Mes chiens apeurés à la vue des promeneurs frôlent les fossés, cherchant des lignes de fuite pour s'éloigner des chemins trop à découvert. Je n'aime pas les sentir effrayés, j'écourte leur supplice en bifurquant vers des sentiers presque disparus, où les ronces griffent méchamment. Là encore, le sous-bois m'accueille.

J'aime pourtant toujours autant le paysage en damiers bruns, roux, verts ou dorés, offert en panorama depuis les hauts d'Agorreta. Avec la Rhune bleue en triangle aux volumes arrondis.

Mes paysages changent, ils ont déjà changé, et changeront encore.

C'est inévitable.

J'ai changé moi aussi. Je ne m'accroche plus comme la teigne à des projets perdus.

J'en imagine de nouveaux, ailleurs, pourquoi pas ?

Des lignes se dessinent. Elles me plaisent, et je m'engage dans ces chemins là, confiante dans mon histoire.

Je cherche toujours ce point de congruence, ce pays amical et paisible.

C'est ma quête, elle me mène et me dirige.

Je peux me perdre, je ne la perds jamais de vue.



Dimanche 13 septembre 2020  9h20


Mon père aurait eu 92 ans aujourd'hui.

L'an dernier, nous avons fêté son anniversaire devant  la baie scintillante de Txingudy. 

Mon père aura profité de ses dernières années, investissant les joies des promenades en voiture avec Beñat, de bons casse croûte à Ibardin, de tous ces plaisirs interdits, coupables,  durant sa vie d'homme jusque là. Ma mère n'aurait pas admis de dépenser ainsi de l'argent !

Comme l'annonçait Lucie, "finies les vacances, Grand-Père !"

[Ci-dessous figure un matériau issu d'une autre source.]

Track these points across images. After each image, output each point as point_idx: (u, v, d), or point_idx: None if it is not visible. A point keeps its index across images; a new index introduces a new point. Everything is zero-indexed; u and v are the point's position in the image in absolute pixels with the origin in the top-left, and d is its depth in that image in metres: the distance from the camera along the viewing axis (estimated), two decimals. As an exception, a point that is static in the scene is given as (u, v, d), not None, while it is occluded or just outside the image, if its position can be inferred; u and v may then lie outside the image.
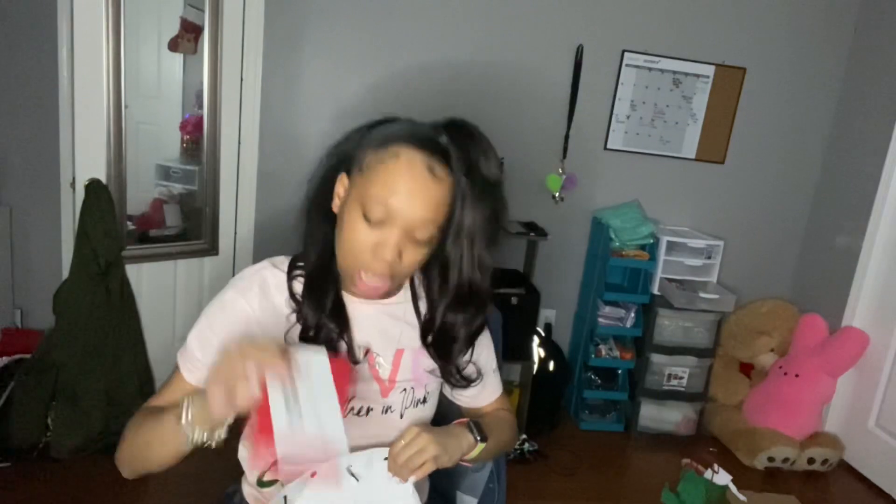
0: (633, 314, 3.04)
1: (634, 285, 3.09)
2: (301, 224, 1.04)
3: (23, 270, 2.80)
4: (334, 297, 1.01)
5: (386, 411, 1.06)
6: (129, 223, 2.73)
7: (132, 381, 2.42)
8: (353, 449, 1.02)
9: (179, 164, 3.10)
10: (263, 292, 1.01)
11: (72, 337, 2.27)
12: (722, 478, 2.51)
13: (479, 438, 1.03)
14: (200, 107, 2.82)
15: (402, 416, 1.07)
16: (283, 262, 1.05)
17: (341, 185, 0.99)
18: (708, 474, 2.54)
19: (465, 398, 1.19)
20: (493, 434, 1.08)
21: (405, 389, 1.07)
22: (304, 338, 0.99)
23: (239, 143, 2.83)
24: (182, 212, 3.07)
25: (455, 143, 0.95)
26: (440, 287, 1.05)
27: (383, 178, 0.91)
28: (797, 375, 2.98)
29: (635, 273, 3.08)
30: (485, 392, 1.19)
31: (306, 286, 1.01)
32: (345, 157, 1.00)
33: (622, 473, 2.83)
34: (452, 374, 1.10)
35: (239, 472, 1.16)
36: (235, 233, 2.92)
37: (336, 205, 0.99)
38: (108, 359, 2.31)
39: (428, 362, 1.09)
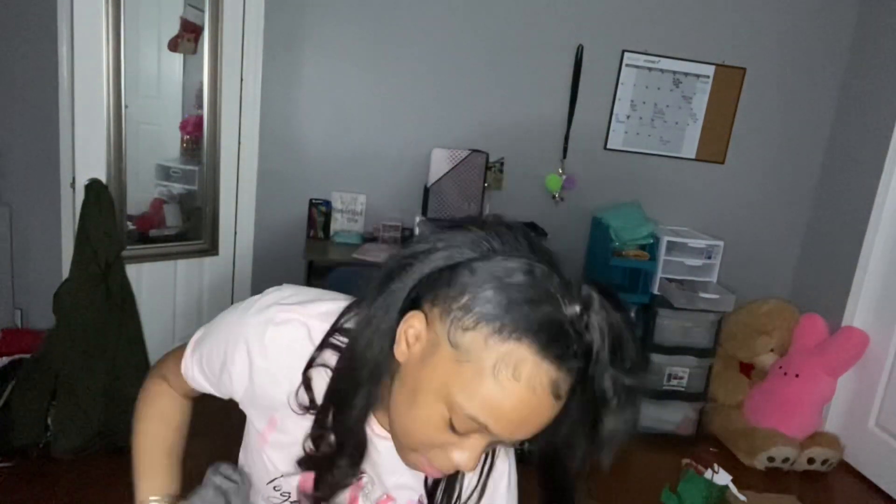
0: (632, 314, 3.04)
1: (634, 285, 3.08)
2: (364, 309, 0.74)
3: (23, 270, 2.80)
4: (358, 419, 0.77)
5: None
6: (129, 223, 2.73)
7: (132, 380, 2.42)
8: None
9: (179, 164, 3.10)
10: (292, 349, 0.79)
11: (72, 337, 2.26)
12: (722, 478, 2.50)
13: None
14: (200, 107, 2.82)
15: None
16: (321, 318, 0.79)
17: (411, 328, 0.69)
18: (708, 474, 2.54)
19: None
20: None
21: None
22: (313, 440, 0.80)
23: (239, 143, 2.83)
24: (182, 212, 3.07)
25: (597, 323, 0.65)
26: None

Gageons qu'au moins, si ces deux là se retrouvent, elle ne le houspille plus trop...


19h30

Nos rentrons tardivement de notre promenade.

Nous avons rencontré le voisin du camping, bavardé, de tout et de rien, de champignons, d'araignées et de fils de la vierge.

A l'ombre de notre grand chêne fétiche, nous avons devisé. Cet homme aime parler. Je suis en veine d'écouter.

Les paysages ici aussi rendent de l'or.

La lumière change vite, et, d'heure en heure, le même endroit vire.







Les reflets dans l'eau paraissent plus profonds.

Le bien-être de l'onde plane instille le calme.

Je sens la plénitude de cette nature.

Je m'en inspire.

Je laisse venir à moi tous les possibles, sans peurs ni impatience.